The Tandem Duplicator Phenotype Is a Prevalent Genome-Wide Cancer Configuration Driven by Distinct Gene Mutations.

Francesca Menghi, The Jackson Laboratory
Floris P Barthel, The Jackson Laboratory
Vinod Yadav, The Jackson Laboratory
Ming Tang
Bo Ji, The Jackson Laboratory
Zhonghui Tang, The Jackson Laboratory
Gregory W. Carter, The Jackson Laboratory
Yijun Ruan, The Jackson Laboratory
Ralph Scully
Roel G W Verhaak, The Jackson Laboratory
Jos Jonkers
Edison T Liu, The Jackson Laboratory

WGS library preparation, sequencing and analysis were performed by JAX Cancer Center Shared Resources (Genomic Technology and the Computational Sciences) at The Jackson Laboratory.

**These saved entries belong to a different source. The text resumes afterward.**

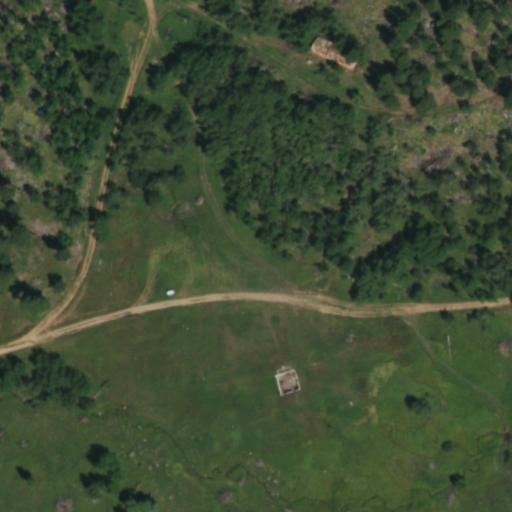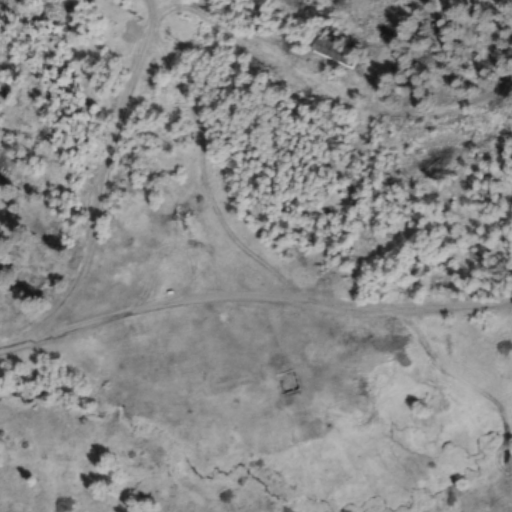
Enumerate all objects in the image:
building: (325, 51)
road: (105, 185)
road: (253, 298)
building: (284, 381)
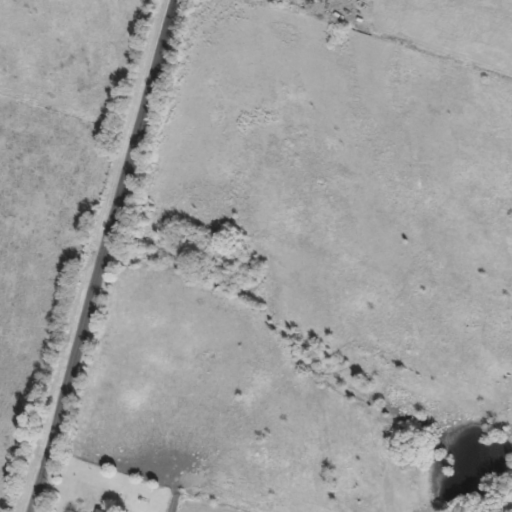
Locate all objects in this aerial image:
road: (104, 256)
building: (96, 511)
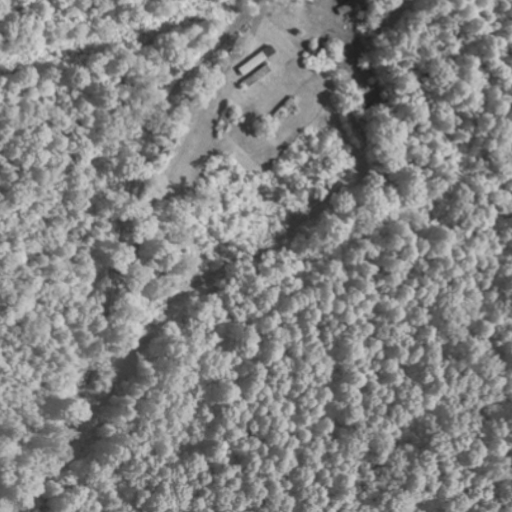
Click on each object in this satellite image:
road: (296, 113)
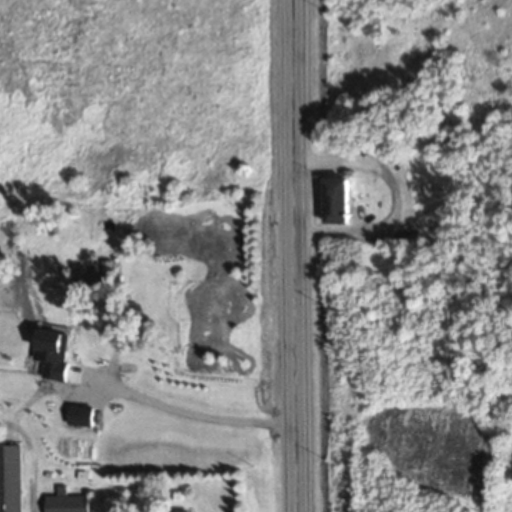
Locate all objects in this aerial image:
building: (339, 199)
building: (407, 237)
road: (295, 256)
road: (189, 412)
building: (9, 476)
building: (65, 501)
building: (177, 509)
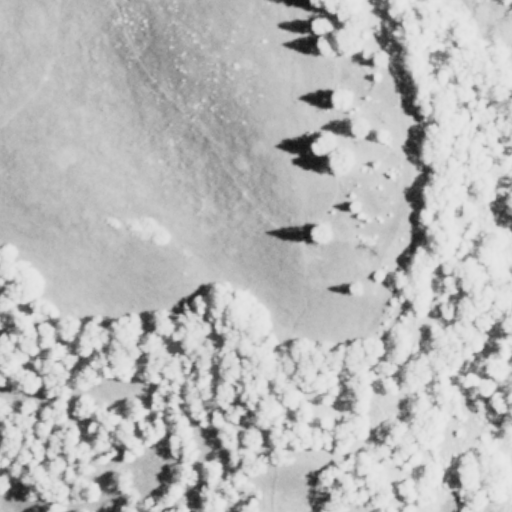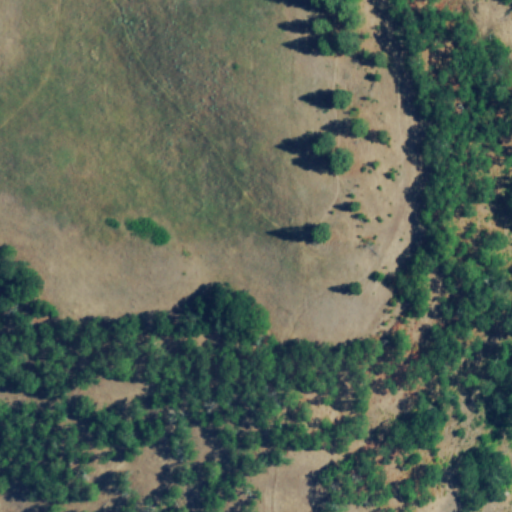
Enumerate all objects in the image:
road: (334, 119)
road: (199, 131)
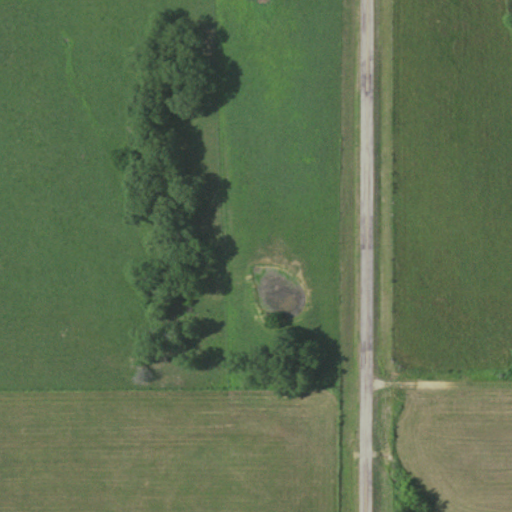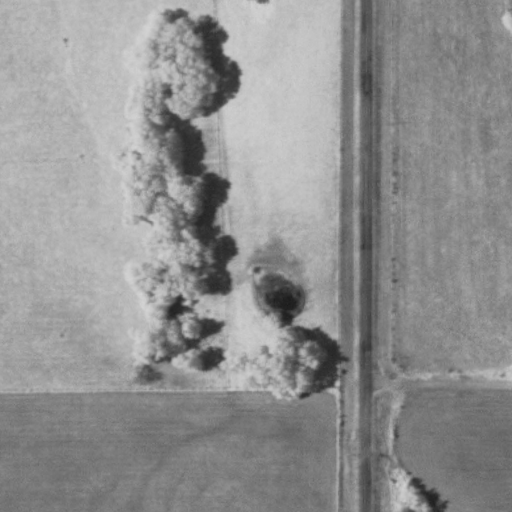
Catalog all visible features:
road: (364, 194)
road: (439, 388)
road: (365, 450)
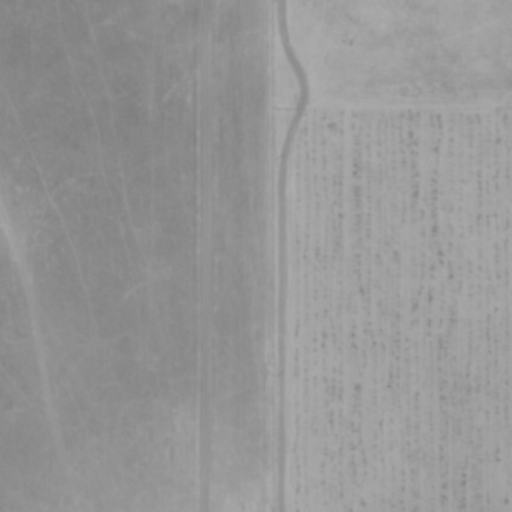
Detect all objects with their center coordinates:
crop: (381, 297)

The tandem duplicator phenotype (TDP) is a genome-wide instability configuration primarily observed in breast, ovarian, and endometrial carcinomas. Here, we stratify TDP tumors by classifying their tandem duplications (TDs) into three span intervals, with modal values of 11 kb, 231 kb, and 1.7 Mb, respectively. TDPs with ∼11 kb TDs feature loss of TP53 and BRCA1. TDPs with ∼231 kb and ∼1.7 Mb TDs associate with CCNE1 pathway activation and CDK12 disruptions, respectively. We demonstrate that p53 and BRCA1 conjoint abrogation drives TDP induction by generating short-span TDP mammary tumors in genetically modified mice lacking them. Lastly, we show how TDs in TDP tumors disrupt heterogeneous combinations of tumor suppressors and chromatin topologically associating domains while duplicating oncogenes and super-enhancers.